[Fragmento de origen]
++++

Los toros

El poeta Arriaza ha pintado las capeas en los pueblos. Nació Juan Bautista Arriaza en 1770; murió en 1837. Fue un entusiasta absolutista; amaba fervorosamente a Fernando VII. Compuso multitud de himnos, cantatas, epitalamios, brindis, inscripciones para arcos triunfales, cartelas para ramilletes que eran presentados a los reyes. Sus poesías fueron lindamente impresas en Londres; han pasado tan fugazmente los versos como las circunstancias que los inspiraron. Sobre ese montón de versos frágiles, carcomidos, ajados —al igual que la percalina y los farolillos de papel— destaca el lienzo en que el poeta pintaba la corrida en el pueblo.

¿Qué pueblo es? Vaciamadrid, Jadraque, Getafe, Pinto, Córcoles. La llanura se extiende alrededor, seca, ardorosa, calcinada, polvorienta. En los meses de Marzo y Agosto, súbitas tolvaneras se levantan en la llanada y corren vertiginosas a lo largo de los caminos. No hay ni árboles ni fontanas. La siega ha sido hecha; todo el campo está de un color amarillento, ocre. Llega la fiesta del patrón. En la plaza Mayor han cercado las bocacalles con recias talanqueras y carromatos; llamean los cubrecamas rojos, encendidos, en los balcones. Se va a celebrar la corrida. Todos los mozos del pueblo se hallan congregados aquí: tienen los carrillos tostados y bermejos. En las ventanas asoman las beldades aldeanas: algunas redondas de faz, con las dos crenchas de pelo lucientes, achatadas; otras de cara fina, aguileña, y ojos verdes, de un transparente, maravilloso verde; mozas que en medio de esta rudeza, de esta tosquedad ambiente, tienen —acaso rezago secular—; una delicadeza y señorío de ademanes, una melancolía e idealidad en la mirada que nos hacen soñar un momento profundamente.

La corrida va a comenzar; el poeta da principio a su descripción. Hay un «grande alboroto»; se oyen voces de «Vaya y venga el boletín». Todos muestran ansias por sentarse precipitadamente en los tablones. Aparecen algunos soldados montados en rocines. Suena de pronto un clarín. Simón el pregonero se pone en medio de la plaza y principia a vocear: «¡Manda el Rey!»… De pronto surge un torazo tremendo, iracundo, con los cuernos en alto. Se produce en la multitud de mozancones un movimiento de pánico; se retiran todos corriendo hacia las talanqueras; escalan los carromatos. Se levanta un ensordecedor clamoreo. El buey está en medio de la plaza, parado, inmóvil. Nadie se atreve a dejar las vallas; transcurren unos instantes. Vese luego adelantarse «un jaque presumido de ligero»; «zafio, torpe, soez, más traza tiene que de torero de mozo de cordel». Poco a poco, pausadamente, con precauciones, se va acercando al toro. Súbitamente, antes de que el toreador se le aproximase, el toro parte furioso contra él. Corre despavorido el truhán; en la multitud estallan aplausos irónicos, voces, carcajadas, silbidos. «¡Corre que te pilla!» le grita uno. «¡Detente, bárbaro!» vocifera otro. El mozo perseguido por el toro no vuelve a salir a la plaza. Otra vez se encuentra solo el toro. Se llega luego hacia los carros y las vallas. «Desde allí, la tímida canalla, que se llena de valor estando a salvo», se ensaña bestialmente con el toro: le descargan tremendos garrotazos sobre la cabeza; le pinchan con moharras y navajas; le detienen cogiéndole por la cola. Los anchos y tristes ojos del animal miran despavoridos a todas partes.

++++

[Extractos de datos]

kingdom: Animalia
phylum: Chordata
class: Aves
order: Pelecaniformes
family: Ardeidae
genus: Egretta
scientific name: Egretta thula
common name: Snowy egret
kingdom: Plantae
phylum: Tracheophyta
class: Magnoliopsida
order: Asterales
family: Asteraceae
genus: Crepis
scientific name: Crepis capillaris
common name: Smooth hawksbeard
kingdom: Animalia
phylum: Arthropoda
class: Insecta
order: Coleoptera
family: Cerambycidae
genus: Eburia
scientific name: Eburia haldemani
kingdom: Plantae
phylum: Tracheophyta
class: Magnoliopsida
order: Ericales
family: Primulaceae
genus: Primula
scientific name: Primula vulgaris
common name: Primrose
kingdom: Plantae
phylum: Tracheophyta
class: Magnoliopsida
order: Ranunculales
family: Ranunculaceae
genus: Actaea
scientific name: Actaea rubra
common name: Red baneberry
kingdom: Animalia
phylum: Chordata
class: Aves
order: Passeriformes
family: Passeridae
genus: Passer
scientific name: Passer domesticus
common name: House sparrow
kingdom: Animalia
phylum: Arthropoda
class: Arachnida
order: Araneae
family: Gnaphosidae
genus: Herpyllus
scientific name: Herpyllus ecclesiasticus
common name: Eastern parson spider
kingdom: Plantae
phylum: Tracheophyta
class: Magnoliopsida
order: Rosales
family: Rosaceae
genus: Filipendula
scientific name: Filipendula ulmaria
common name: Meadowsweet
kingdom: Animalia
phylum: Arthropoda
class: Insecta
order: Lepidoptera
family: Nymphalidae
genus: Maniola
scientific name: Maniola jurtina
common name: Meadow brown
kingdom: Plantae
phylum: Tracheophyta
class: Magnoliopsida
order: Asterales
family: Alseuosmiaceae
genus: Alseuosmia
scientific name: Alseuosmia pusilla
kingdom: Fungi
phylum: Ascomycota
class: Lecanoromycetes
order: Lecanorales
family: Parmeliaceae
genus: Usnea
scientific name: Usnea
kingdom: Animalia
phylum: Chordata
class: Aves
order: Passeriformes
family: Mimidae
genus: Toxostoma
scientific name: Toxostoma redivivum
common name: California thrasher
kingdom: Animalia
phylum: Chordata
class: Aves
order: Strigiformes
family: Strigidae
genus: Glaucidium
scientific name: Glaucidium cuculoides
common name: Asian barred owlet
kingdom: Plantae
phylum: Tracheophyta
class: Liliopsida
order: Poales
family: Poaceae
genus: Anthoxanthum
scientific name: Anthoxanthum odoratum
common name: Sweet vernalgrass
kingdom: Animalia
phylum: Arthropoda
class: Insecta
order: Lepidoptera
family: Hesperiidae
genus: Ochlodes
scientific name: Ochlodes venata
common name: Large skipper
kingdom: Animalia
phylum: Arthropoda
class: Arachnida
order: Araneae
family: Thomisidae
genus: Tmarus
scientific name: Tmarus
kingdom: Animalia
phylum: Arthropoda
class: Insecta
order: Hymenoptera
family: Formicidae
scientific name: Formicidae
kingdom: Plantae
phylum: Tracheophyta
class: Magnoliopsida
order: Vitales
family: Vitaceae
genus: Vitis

++++

[Ejercicio planteado] Retoma el texto sobre la corrida de toros en el pueblo y continúalo a partir de su última oración. Las líneas de datos no son necesarias para nada.

[Respuesta escrita]
Cuando logra desasirse de la muchedumbre, torna al centro de la plaza. Entonces sale a su encuentro «un malcarado pillo». Tiene «la vista atravesada»; «se pone en jarras»; «escupe por el colmillo», y exclama: «Échenme acá ese animal». Corre el buey hacia él; muéstrale el bergante la capa; rápidamente el toro corre por un lado con el trapo rojo entre los cuernos, y el galopín, haciendo corcovos y piruetas, por otro… Resuena otra vez el clarín: el toro va a ser muerto o va a ser encerrado de nuevo. En este último caso, salen «el manso y el pastor de la vacada», y se llevan al mísero animal al toril… «quedando otros más bueyes en la plaza».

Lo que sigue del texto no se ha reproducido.